Prompt:
Copy all of the data below word for word, leaving out the pictures.

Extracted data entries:
╔══

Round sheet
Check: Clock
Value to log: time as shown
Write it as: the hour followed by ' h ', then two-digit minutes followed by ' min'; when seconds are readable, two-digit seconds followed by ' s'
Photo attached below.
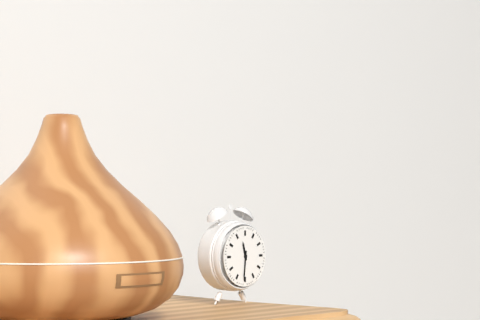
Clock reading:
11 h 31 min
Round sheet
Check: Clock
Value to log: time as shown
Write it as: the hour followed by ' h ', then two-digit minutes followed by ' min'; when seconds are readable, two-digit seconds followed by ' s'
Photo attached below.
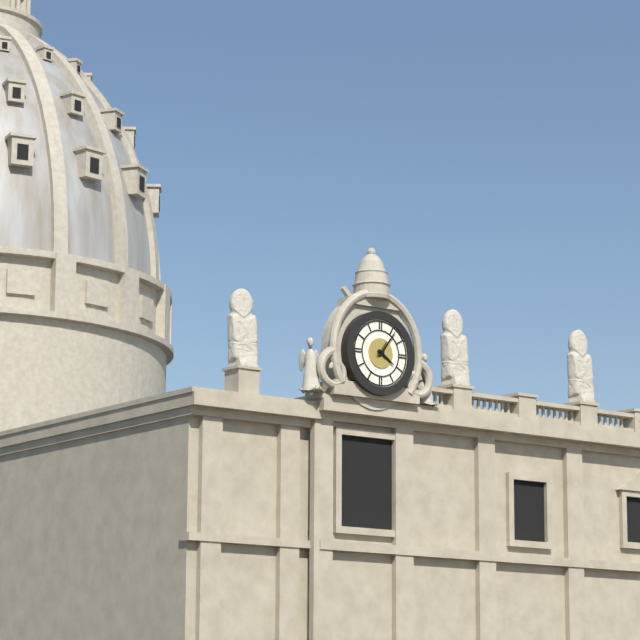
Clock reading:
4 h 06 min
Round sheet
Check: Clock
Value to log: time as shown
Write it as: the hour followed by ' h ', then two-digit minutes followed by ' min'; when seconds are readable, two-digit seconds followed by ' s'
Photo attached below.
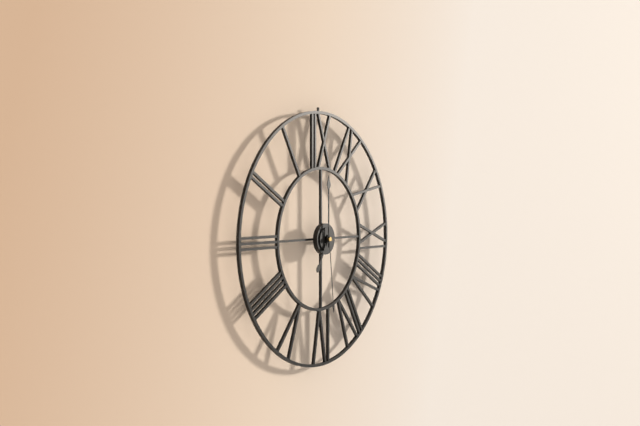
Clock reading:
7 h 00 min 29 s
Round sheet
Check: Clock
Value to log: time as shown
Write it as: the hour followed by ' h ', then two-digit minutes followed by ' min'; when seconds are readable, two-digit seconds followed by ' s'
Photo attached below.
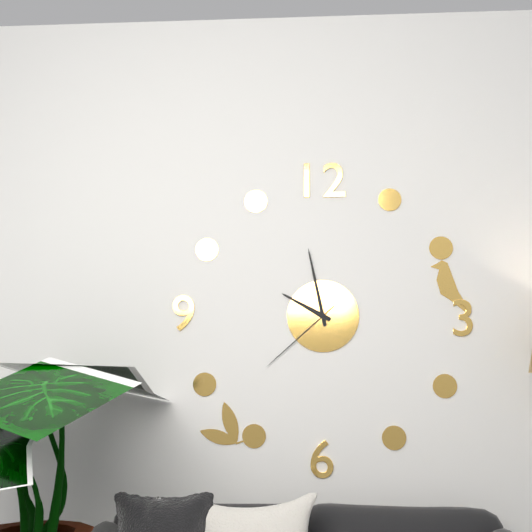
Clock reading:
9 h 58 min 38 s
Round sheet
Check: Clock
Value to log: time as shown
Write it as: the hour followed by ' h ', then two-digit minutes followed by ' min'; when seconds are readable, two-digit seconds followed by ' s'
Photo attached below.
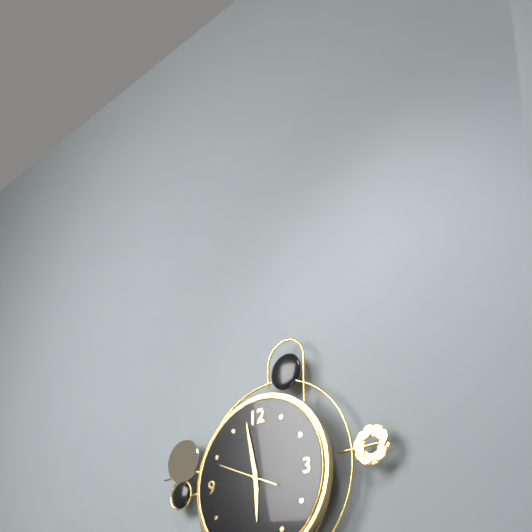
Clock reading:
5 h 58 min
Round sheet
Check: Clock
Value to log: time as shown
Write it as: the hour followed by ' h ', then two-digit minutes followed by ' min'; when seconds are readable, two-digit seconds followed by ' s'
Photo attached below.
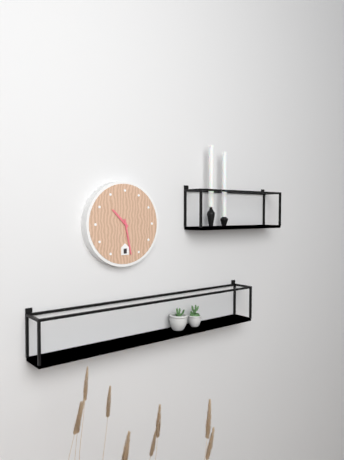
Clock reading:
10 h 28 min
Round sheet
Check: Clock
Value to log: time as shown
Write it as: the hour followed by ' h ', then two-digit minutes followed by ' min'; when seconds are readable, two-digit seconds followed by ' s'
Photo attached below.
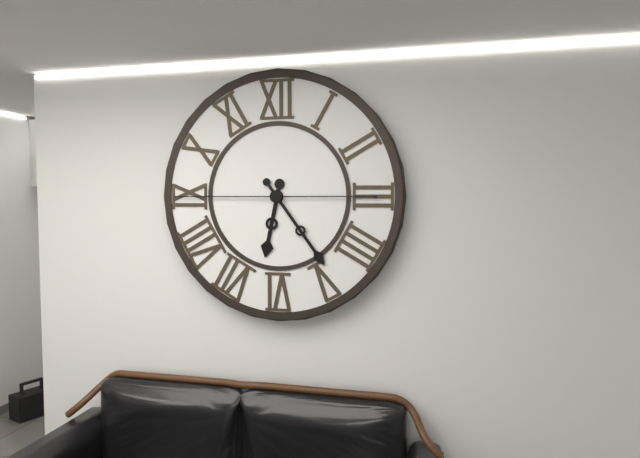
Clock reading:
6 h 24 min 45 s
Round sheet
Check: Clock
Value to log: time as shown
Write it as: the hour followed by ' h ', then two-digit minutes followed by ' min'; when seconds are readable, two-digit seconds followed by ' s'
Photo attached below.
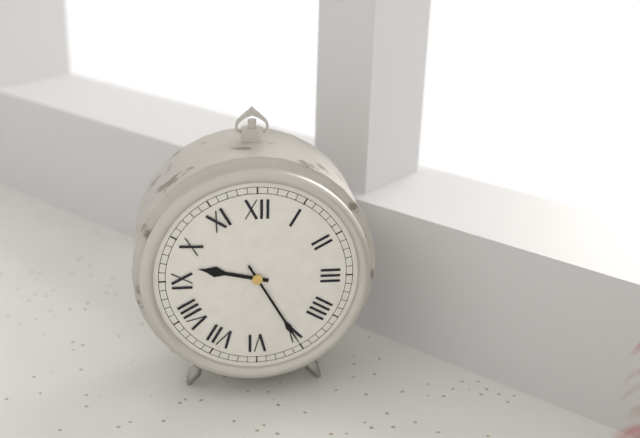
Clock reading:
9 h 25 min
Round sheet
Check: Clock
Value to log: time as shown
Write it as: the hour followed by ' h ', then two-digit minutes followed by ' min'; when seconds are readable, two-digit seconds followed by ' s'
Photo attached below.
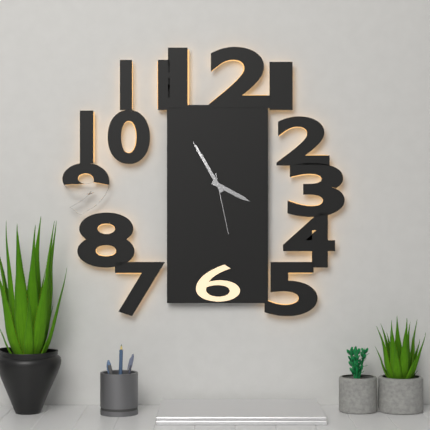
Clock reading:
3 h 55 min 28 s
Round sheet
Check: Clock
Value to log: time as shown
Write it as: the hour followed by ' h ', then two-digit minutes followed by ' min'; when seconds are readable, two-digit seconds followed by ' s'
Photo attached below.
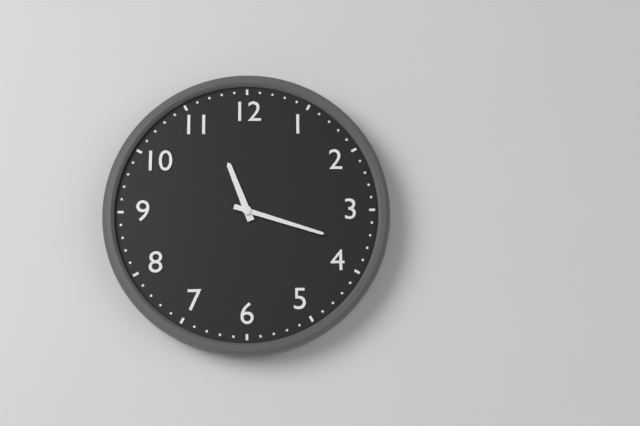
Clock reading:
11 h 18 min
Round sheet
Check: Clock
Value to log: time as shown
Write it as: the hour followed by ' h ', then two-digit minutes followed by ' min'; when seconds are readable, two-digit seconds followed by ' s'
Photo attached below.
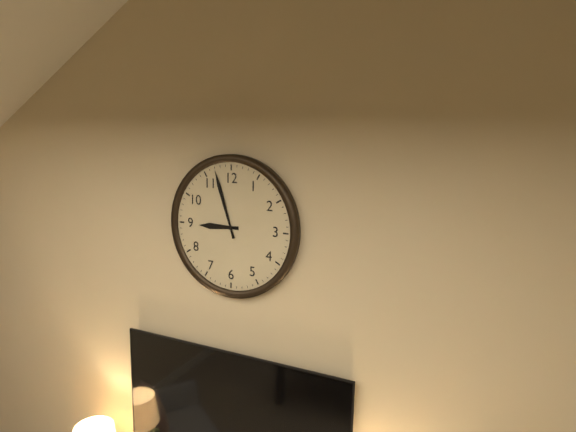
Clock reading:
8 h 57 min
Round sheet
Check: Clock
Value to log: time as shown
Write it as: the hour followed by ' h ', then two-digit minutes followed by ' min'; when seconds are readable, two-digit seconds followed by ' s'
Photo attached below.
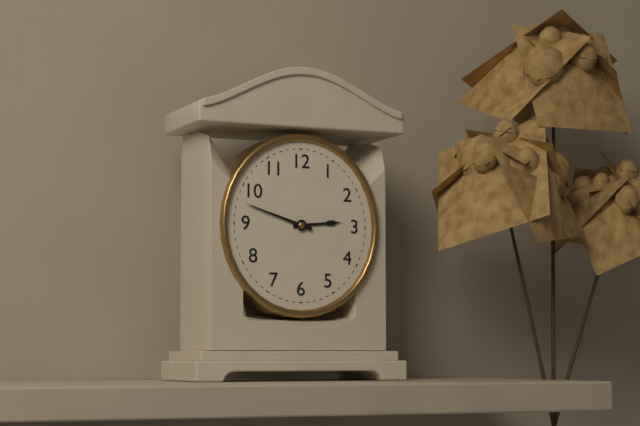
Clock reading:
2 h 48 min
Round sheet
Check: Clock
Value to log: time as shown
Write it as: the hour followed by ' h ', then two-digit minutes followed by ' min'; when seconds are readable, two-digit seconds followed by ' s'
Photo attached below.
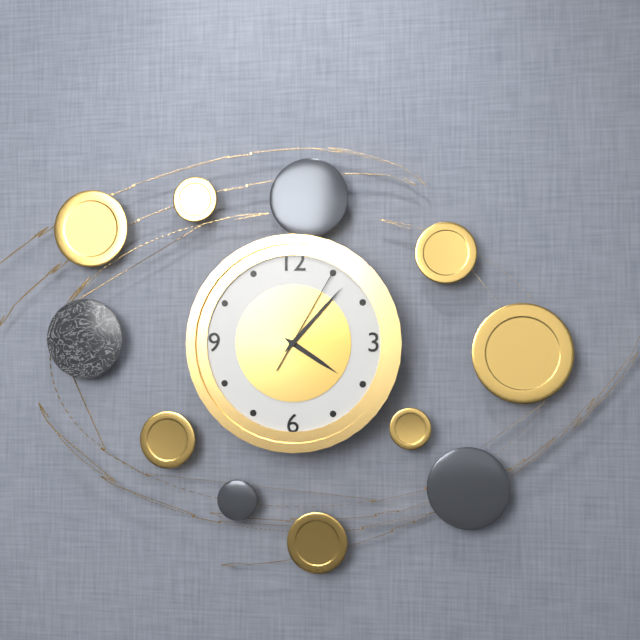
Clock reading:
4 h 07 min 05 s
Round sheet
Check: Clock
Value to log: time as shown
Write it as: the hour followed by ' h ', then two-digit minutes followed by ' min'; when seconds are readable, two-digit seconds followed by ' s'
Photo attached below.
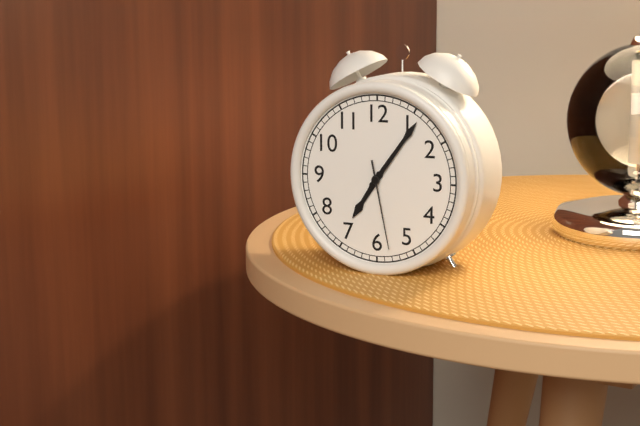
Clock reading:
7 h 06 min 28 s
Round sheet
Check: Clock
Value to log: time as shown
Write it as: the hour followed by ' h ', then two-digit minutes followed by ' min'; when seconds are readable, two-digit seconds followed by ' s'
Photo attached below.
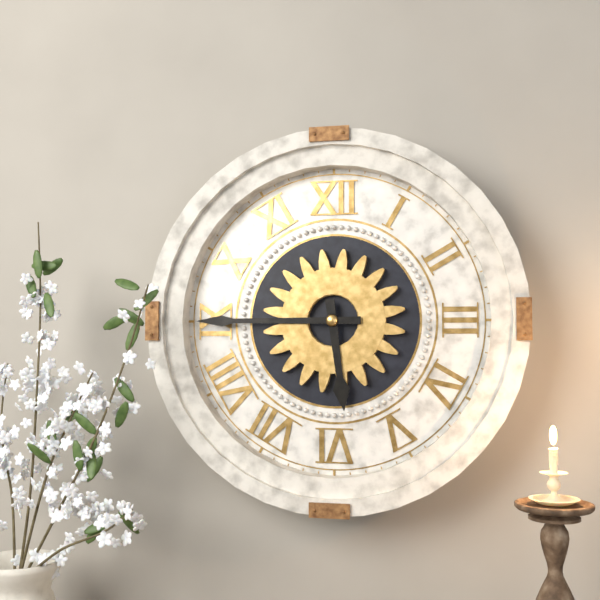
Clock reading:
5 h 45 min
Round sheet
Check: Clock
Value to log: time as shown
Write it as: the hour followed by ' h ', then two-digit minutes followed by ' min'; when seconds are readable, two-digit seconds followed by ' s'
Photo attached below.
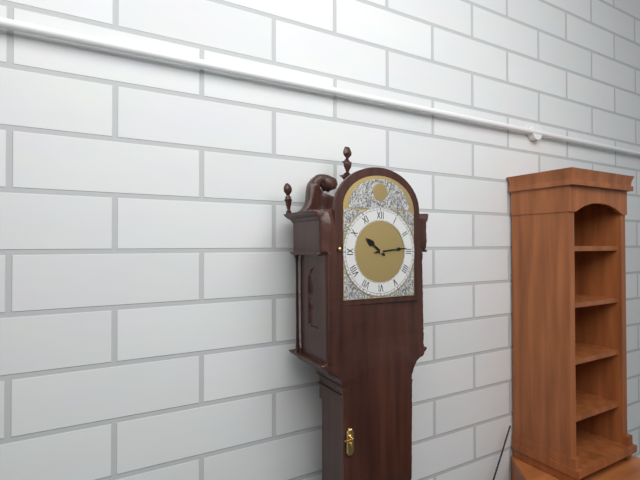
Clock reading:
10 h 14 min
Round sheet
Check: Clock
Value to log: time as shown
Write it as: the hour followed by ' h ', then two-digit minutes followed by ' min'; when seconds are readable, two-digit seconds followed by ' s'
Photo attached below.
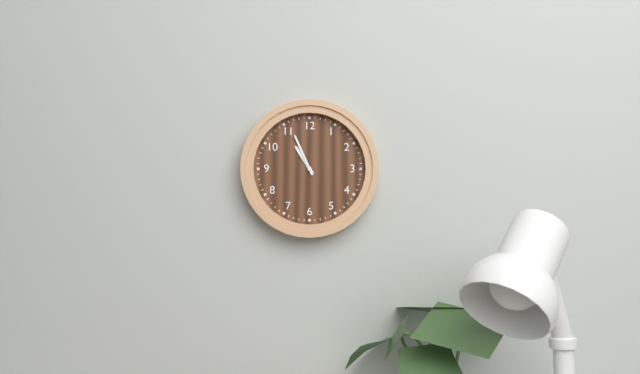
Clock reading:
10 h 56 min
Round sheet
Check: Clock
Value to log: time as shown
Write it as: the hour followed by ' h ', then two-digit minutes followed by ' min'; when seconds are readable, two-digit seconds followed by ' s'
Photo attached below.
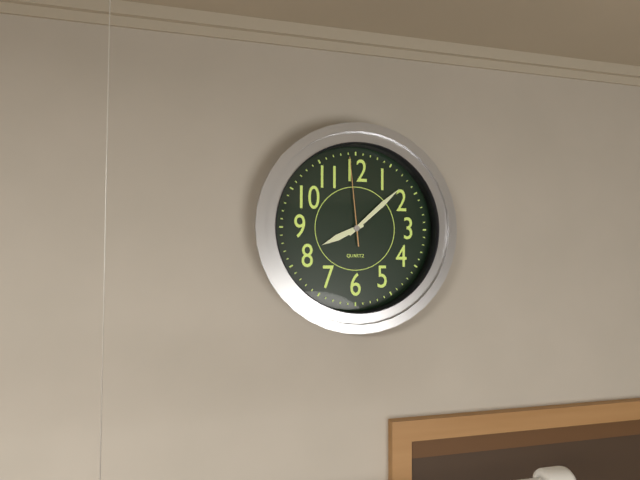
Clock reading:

╚══

Answer to this problem:
Round sheet
Check: Clock
Value to log: time as shown
Write it as: the hour followed by ' h ', then two-digit minutes followed by ' min'; when seconds are readable, two-digit seconds followed by ' s'
Photo attached below.
Clock reading:
11 h 31 min
Round sheet
Check: Clock
Value to log: time as shown
Write it as: the hour followed by ' h ', then two-digit minutes followed by ' min'; when seconds are readable, two-digit seconds followed by ' s'
Photo attached below.
Clock reading:
4 h 06 min
Round sheet
Check: Clock
Value to log: time as shown
Write it as: the hour followed by ' h ', then two-digit minutes followed by ' min'; when seconds are readable, two-digit seconds followed by ' s'
Photo attached below.
Clock reading:
7 h 00 min 29 s
Round sheet
Check: Clock
Value to log: time as shown
Write it as: the hour followed by ' h ', then two-digit minutes followed by ' min'; when seconds are readable, two-digit seconds followed by ' s'
Photo attached below.
Clock reading:
9 h 58 min 38 s
Round sheet
Check: Clock
Value to log: time as shown
Write it as: the hour followed by ' h ', then two-digit minutes followed by ' min'; when seconds are readable, two-digit seconds followed by ' s'
Photo attached below.
Clock reading:
5 h 58 min
Round sheet
Check: Clock
Value to log: time as shown
Write it as: the hour followed by ' h ', then two-digit minutes followed by ' min'; when seconds are readable, two-digit seconds followed by ' s'
Photo attached below.
Clock reading:
10 h 28 min
Round sheet
Check: Clock
Value to log: time as shown
Write it as: the hour followed by ' h ', then two-digit minutes followed by ' min'; when seconds are readable, two-digit seconds followed by ' s'
Photo attached below.
Clock reading:
6 h 24 min 45 s
Round sheet
Check: Clock
Value to log: time as shown
Write it as: the hour followed by ' h ', then two-digit minutes followed by ' min'; when seconds are readable, two-digit seconds followed by ' s'
Photo attached below.
Clock reading:
9 h 25 min
Round sheet
Check: Clock
Value to log: time as shown
Write it as: the hour followed by ' h ', then two-digit minutes followed by ' min'; when seconds are readable, two-digit seconds followed by ' s'
Photo attached below.
Clock reading:
3 h 55 min 28 s
Round sheet
Check: Clock
Value to log: time as shown
Write it as: the hour followed by ' h ', then two-digit minutes followed by ' min'; when seconds are readable, two-digit seconds followed by ' s'
Photo attached below.
Clock reading:
11 h 18 min
Round sheet
Check: Clock
Value to log: time as shown
Write it as: the hour followed by ' h ', then two-digit minutes followed by ' min'; when seconds are readable, two-digit seconds followed by ' s'
Photo attached below.
Clock reading:
8 h 57 min
Round sheet
Check: Clock
Value to log: time as shown
Write it as: the hour followed by ' h ', then two-digit minutes followed by ' min'; when seconds are readable, two-digit seconds followed by ' s'
Photo attached below.
Clock reading:
2 h 48 min
Round sheet
Check: Clock
Value to log: time as shown
Write it as: the hour followed by ' h ', then two-digit minutes followed by ' min'; when seconds are readable, two-digit seconds followed by ' s'
Photo attached below.
Clock reading:
4 h 07 min 05 s
Round sheet
Check: Clock
Value to log: time as shown
Write it as: the hour followed by ' h ', then two-digit minutes followed by ' min'; when seconds are readable, two-digit seconds followed by ' s'
Photo attached below.
Clock reading:
7 h 06 min 28 s
Round sheet
Check: Clock
Value to log: time as shown
Write it as: the hour followed by ' h ', then two-digit minutes followed by ' min'; when seconds are readable, two-digit seconds followed by ' s'
Photo attached below.
Clock reading:
5 h 45 min
Round sheet
Check: Clock
Value to log: time as shown
Write it as: the hour followed by ' h ', then two-digit minutes followed by ' min'; when seconds are readable, two-digit seconds followed by ' s'
Photo attached below.
Clock reading:
10 h 14 min
Round sheet
Check: Clock
Value to log: time as shown
Write it as: the hour followed by ' h ', then two-digit minutes followed by ' min'; when seconds are readable, two-digit seconds followed by ' s'
Photo attached below.
Clock reading:
10 h 56 min
Round sheet
Check: Clock
Value to log: time as shown
Write it as: the hour followed by ' h ', then two-digit minutes followed by ' min'; when seconds are readable, two-digit seconds followed by ' s'
Photo attached below.
Clock reading:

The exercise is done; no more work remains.